Page:
_ _ _ _ _ _ _

03/19/2026
Are you waiting for mortgage interest rates to drop before you buy a home? You may be waiting longer. While home prices are are dropping buy now and refinance later when and if rates drop. Buyers should buy NOW. Rates will never be 3-4% again. Over the past 30 years (1996–2026), the average interest rate for a 30-year fixed-rate mortgage in the U.S. has been approximately 5.4%. so 6-6.5% is actually not bad at all.
The Federal Reserve just announced its decision and nobody is getting the rate cut they were hoping for.
The FOMC voted 11-1 to keep rates anchored in the 3.5% to 3.75% range.
Second straight meeting with no move.
So what's actually going on?
Two words. Iran war.
Gas prices jumped to a nationwide average of $3.84 a gallon today. That's up $0.92 from just one month ago.
The Fed now expects inflation to hit 2.7% by end of 2026, up from its prior estimate of 2.4%.
Rising oil prices mean rising inflation. Rising inflation means no rate cuts. No rate cuts mean your mortgage rate, car loan, and credit card rate all stay exactly where they are.
The good news? The Fed still projects one rate cut before the end of 2026.
The bad news? Nobody knows when. And with a war driving oil above $100 a barrel the timeline keeps getting pushed back.

_ _ _ _ _ _ _

Given exercise 1: Copy the post on the Fed's rate decision word for word, from "Two words. Iran" up to and including "where they are.".
Given exercise 2: List every kind of borrowing rate that the post on the Fed's rate decision says will stay where it is without rate cuts.

Extracted records:
_ _ _ _ _ _ _

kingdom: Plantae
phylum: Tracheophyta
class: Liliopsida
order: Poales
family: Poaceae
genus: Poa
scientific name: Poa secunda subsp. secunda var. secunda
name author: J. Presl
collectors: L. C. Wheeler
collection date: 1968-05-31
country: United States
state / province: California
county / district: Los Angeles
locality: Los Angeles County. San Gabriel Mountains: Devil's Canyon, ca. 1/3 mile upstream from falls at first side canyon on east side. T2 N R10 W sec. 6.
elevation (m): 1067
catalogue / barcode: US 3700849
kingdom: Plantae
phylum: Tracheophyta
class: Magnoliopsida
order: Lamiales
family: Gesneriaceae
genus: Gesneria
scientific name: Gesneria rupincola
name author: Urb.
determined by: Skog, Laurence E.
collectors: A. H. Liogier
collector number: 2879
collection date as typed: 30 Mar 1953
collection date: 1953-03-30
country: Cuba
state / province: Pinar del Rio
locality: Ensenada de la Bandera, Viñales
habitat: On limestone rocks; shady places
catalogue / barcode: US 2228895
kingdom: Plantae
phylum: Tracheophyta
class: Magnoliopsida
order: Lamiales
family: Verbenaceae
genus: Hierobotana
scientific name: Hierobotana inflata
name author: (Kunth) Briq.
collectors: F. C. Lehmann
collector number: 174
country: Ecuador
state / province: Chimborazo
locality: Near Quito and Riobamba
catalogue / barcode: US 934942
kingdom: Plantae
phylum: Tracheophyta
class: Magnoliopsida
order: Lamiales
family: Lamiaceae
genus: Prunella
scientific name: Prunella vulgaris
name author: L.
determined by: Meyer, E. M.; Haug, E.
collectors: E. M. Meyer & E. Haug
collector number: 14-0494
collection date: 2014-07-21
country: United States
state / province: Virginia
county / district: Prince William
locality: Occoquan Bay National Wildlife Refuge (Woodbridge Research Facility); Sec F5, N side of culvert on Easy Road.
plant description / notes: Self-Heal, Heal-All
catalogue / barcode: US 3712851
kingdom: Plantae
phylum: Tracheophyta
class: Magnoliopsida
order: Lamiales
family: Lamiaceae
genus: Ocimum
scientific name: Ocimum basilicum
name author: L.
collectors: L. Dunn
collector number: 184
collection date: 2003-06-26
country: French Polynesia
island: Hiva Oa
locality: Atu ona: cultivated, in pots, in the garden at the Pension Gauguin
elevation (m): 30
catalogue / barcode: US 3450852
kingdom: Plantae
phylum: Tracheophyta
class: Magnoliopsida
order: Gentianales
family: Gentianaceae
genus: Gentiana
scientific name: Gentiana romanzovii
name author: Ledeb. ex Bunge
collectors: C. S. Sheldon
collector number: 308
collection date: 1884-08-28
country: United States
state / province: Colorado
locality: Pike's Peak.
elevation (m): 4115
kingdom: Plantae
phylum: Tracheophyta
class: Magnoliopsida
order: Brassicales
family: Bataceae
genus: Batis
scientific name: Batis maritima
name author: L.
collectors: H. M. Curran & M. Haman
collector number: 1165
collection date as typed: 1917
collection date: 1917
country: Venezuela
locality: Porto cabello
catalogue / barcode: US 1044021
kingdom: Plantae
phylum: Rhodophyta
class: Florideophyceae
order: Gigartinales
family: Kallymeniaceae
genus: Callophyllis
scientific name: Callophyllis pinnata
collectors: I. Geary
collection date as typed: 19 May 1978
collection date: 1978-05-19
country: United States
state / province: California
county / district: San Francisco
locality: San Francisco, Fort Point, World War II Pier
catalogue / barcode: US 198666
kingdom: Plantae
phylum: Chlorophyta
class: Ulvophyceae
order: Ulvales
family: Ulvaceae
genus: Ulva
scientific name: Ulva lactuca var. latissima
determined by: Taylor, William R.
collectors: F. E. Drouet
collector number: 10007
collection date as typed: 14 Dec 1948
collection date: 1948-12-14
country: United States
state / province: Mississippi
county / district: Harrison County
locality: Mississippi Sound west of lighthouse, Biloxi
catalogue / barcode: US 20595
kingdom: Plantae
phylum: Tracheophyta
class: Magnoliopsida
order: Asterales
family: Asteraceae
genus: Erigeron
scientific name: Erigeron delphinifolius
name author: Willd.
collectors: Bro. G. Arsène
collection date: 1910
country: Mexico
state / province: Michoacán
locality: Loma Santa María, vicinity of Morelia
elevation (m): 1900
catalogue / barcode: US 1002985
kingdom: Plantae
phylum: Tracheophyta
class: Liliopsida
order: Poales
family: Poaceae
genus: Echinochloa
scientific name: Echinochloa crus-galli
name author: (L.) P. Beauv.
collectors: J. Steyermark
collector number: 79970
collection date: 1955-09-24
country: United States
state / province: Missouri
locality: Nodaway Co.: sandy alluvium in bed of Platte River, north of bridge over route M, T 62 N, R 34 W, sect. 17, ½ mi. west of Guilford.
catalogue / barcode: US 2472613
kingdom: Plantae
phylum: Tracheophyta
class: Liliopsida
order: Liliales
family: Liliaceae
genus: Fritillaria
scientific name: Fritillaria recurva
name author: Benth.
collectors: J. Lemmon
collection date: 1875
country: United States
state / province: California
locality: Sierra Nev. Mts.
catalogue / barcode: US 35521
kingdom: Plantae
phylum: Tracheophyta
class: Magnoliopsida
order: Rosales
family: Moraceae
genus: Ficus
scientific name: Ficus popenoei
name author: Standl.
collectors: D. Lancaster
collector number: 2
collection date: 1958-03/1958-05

_ _ _ _ _ _ _

Finished answer 1:
Two words. Iran war.
Gas prices jumped to a nationwide average of $3.84 a gallon today. That's up $0.92 from just one month ago.
The Fed now expects inflation to hit 2.7% by end of 2026, up from its prior estimate of 2.4%.
Rising oil prices mean rising inflation. Rising inflation means no rate cuts. No rate cuts mean your mortgage rate, car loan, and credit card rate all stay exactly where they are.

Finished answer 2:
- Mortgage rate
- Car loan
- Credit card rate